Bewirke doch für uns, o Herr,
daß wir besitzen auch ein Haus.
 
(426)
Sprecher:
Aus Blättern baut der Ältre gleich
'ne Hütte, gab dem Orden sie
und widmete dann das Verdienst
den Eltern und dem Bruder auch:
"Dies sei für die Verwandten mein,
Verwandte sollen glücklich sein."
 
(427)
Unmittelbar nach diesem Akt,
da standen auch schon Häuser da,
es waren Giebelhäuser schön,
geräumig, vielfach unterteilt.
 
(428)
Bruder:
Es gibt wohl unter Menschen nichts
an Häusern, das da diesen gleicht,
ja, unter Göttern selbst es gibt
an Häusern nichts, das diesen gleicht.
 
(429)
In heitrem Glanze leuchten sie
nach allen vier der Richtungen.
Bewirke doch für uns, o Herr,
daß auch Getränk bekommen wir.
 
(430)
Sprecher:
Der Ältre einen Wassertopf
füllt voll, gab ihn dem Orden hin
und widmete dann das Verdienst
den Eltern und dem Bruder auch:
"Dies sei für die Verwandten mein,
Verwandte sollen glücklich sein."
 
(431)
Unmittelbar nach diesem Akt
Trinkwasser war schonreichlich da,
vier große Lotosteiche voll,
gar tief und ausgemessen gut.
 
(432)
Das Wasser klar, der Zugangleicht,
gar kühl und köstlich an Geruch,
von weißem, rotem Lotos voll,
mit Wasserlilien reich bedeckt.
 
(433)
Sie badeten und tranken, dann
erschienen vor dem Ältren sie:
Petas: Gar reichlich Wasser haben wir,
doch unsre Füße sind noch wund.
 
(434)
Wenn wir da laufen, treten wir
auf Kieselstein und Schneidegras.
Bewirke doch für uns, o Herr,
daß einen Wagen kriegen wir.
 
(435)
Sprecher:
Der Ältere nahm einen Schuh,
gab ihn dem Orden in der Welt
und widmete dann das Verdienst
den Eltern und dem Bruder auch:
"Dies sei für die Verwandten mein,
Verwandte sollen glücklich sein."
 
(436)
Unmittelbar nach diesem Akt
die Petas kamen angefahrn:
Petas: Aus Mitleid gabst du uns, o Herr,
zu essen und was anzuziehn,
 
(437)
gabst uns ein Haus, zu trinken auch,
gabst uns ein Fahrzeug noch dazu.
Der voll Erbarmen du, o Herr,
bist in der Welt, dich preisen wir.

 


Bemerkungen:

Im Kommentar zu Jat.220 wird von einem König Kitavasa von Benares berichtet. Sein Sohn war Prinz Bösewicht, der Vizekönig. Als dieser eines Tages nach dem Park ging, sah er einen Einzelerwachten. Die Menge verehrte diesen mit gefalteten Händen und pries ihn als Asketen. Aus Eifersucht stieg er vom Elefanten, entriss dem Mönch seine Almosenschale, warf sie zu Boden und zertrat sie mit dem Fuß. Der Prinz aber brannte innerlich und wurde in der Hölle wiedergeboren. Diese Kommentargeschichte ist wohl nach der Rahmenerzählung von Pv III,2 gestaltet worden.

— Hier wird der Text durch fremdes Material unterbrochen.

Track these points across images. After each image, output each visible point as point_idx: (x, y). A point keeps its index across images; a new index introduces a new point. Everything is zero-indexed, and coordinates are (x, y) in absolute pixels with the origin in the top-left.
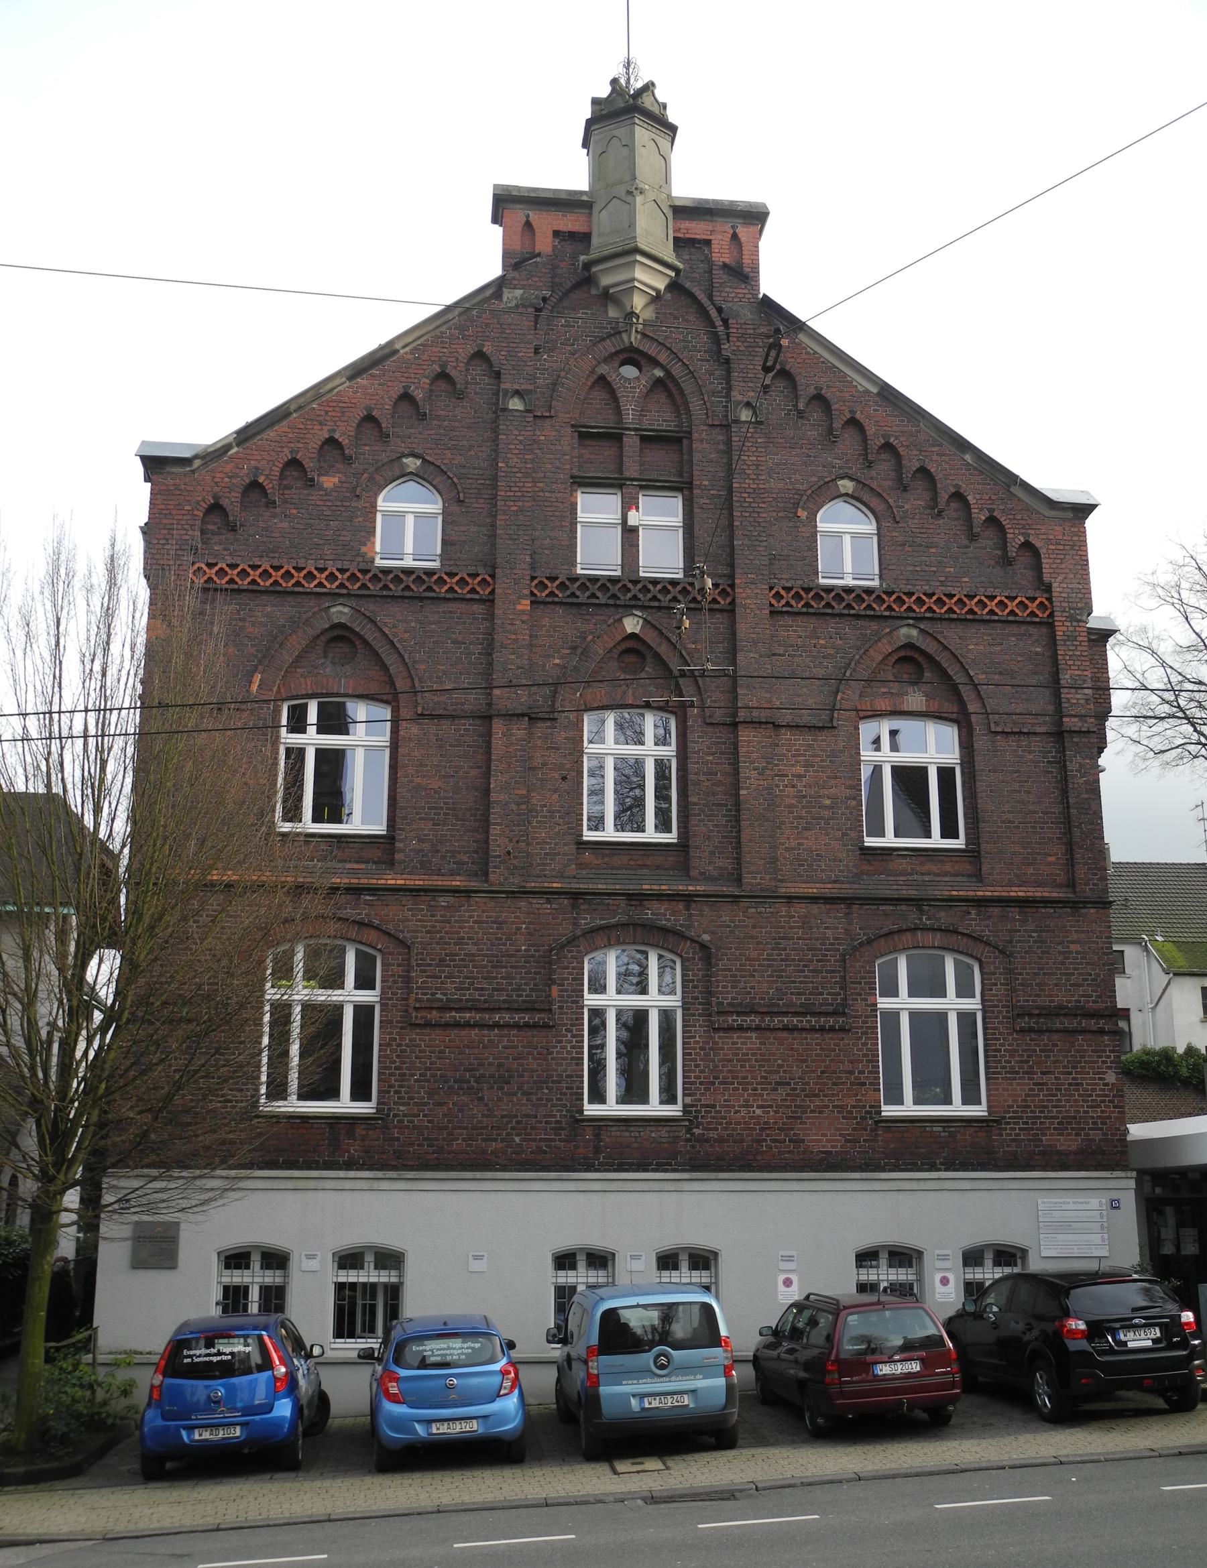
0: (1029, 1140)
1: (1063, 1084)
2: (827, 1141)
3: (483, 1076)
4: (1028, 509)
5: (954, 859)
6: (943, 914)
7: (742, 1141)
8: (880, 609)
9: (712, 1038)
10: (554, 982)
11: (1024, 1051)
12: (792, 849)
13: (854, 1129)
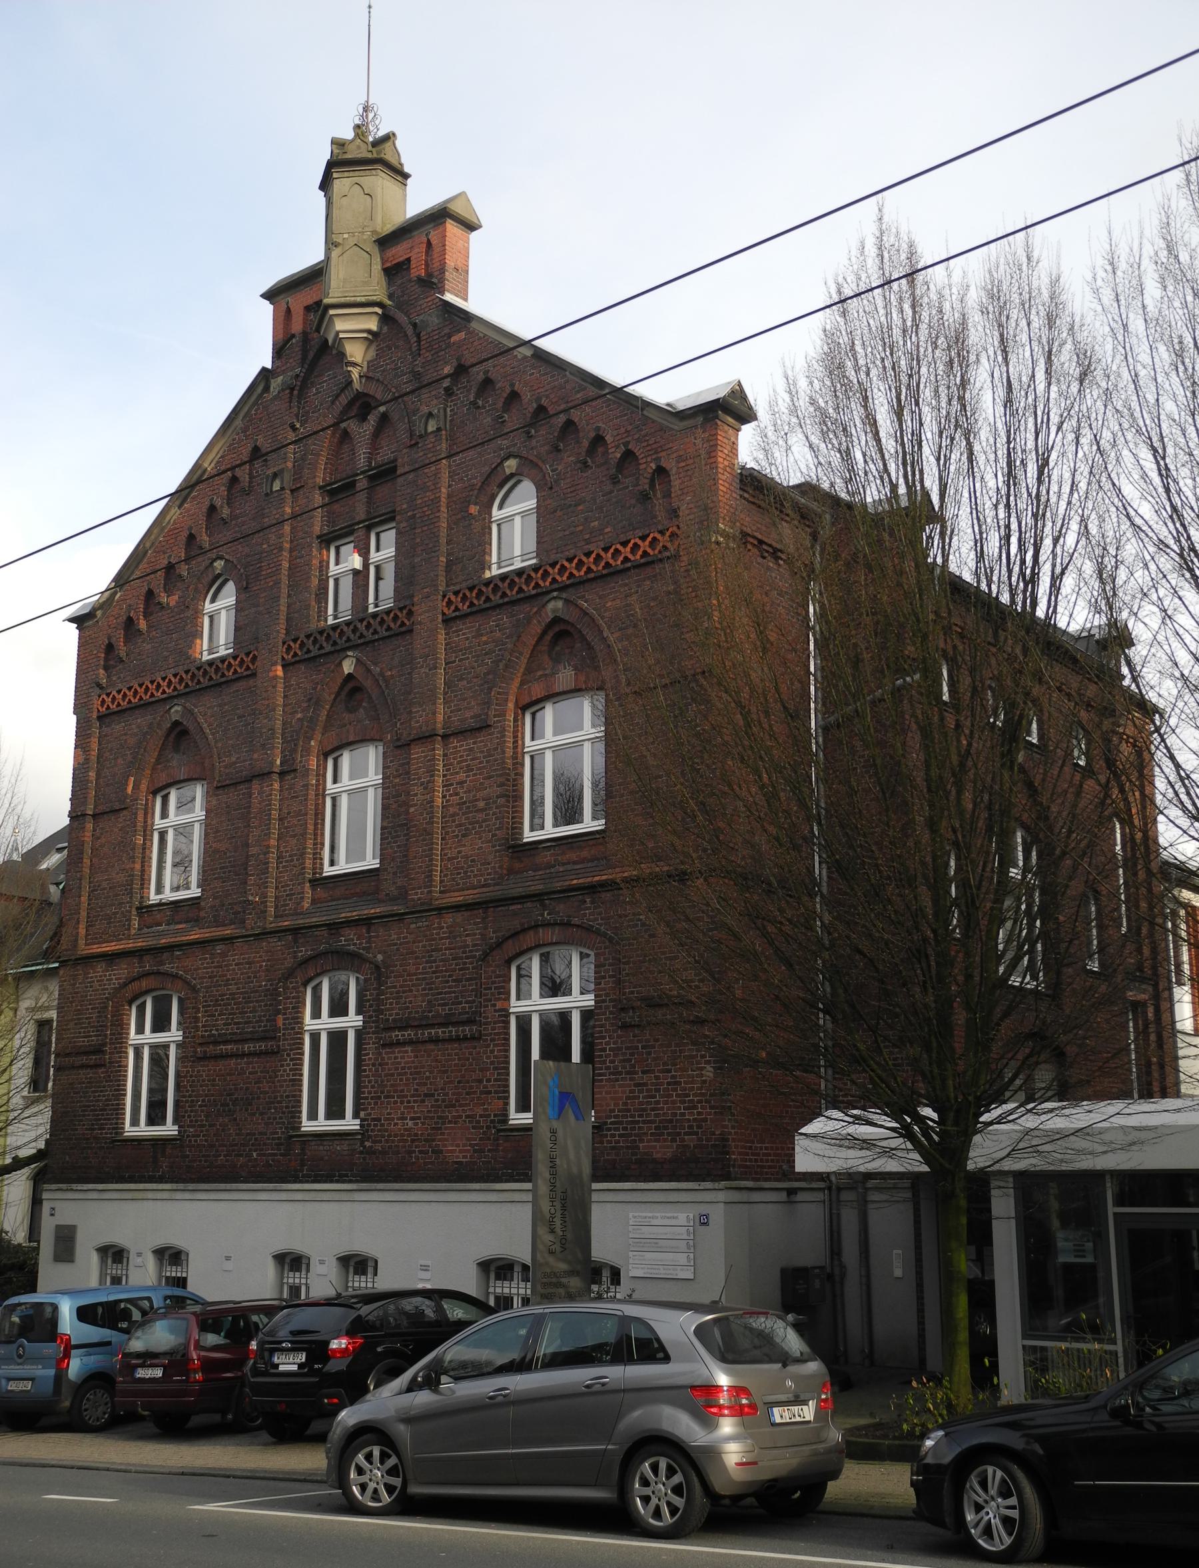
0: (627, 1147)
1: (662, 1084)
2: (460, 1151)
3: (236, 1099)
4: (662, 429)
5: (591, 843)
6: (562, 906)
7: (398, 1153)
8: (529, 590)
9: (380, 1054)
10: (278, 1012)
11: (627, 1048)
12: (454, 858)
13: (481, 1139)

Vers 407: Dieser Potthapādo ist nicht zu verwechseln mit dem Pilger Potthapādo in D 9.

Vers 432 a: PTS hat sīt'odika (kühles Wasser), aber sita kommt in b nochmal vor. Daher scheint die Lesart seta (weiß, hell) in Anm. 57 besser. So auch PED unter Hinweis auf Pv III,2 hier: "clear (transparent) water".
In Pv IV,7 wird die Rahmenerzählung in Versen erzählt, jedoch nur bis zum Peta-Dasein, auch ist dort nicht gesagt, daß der Seher Sunetta ein Einzelerwachter war.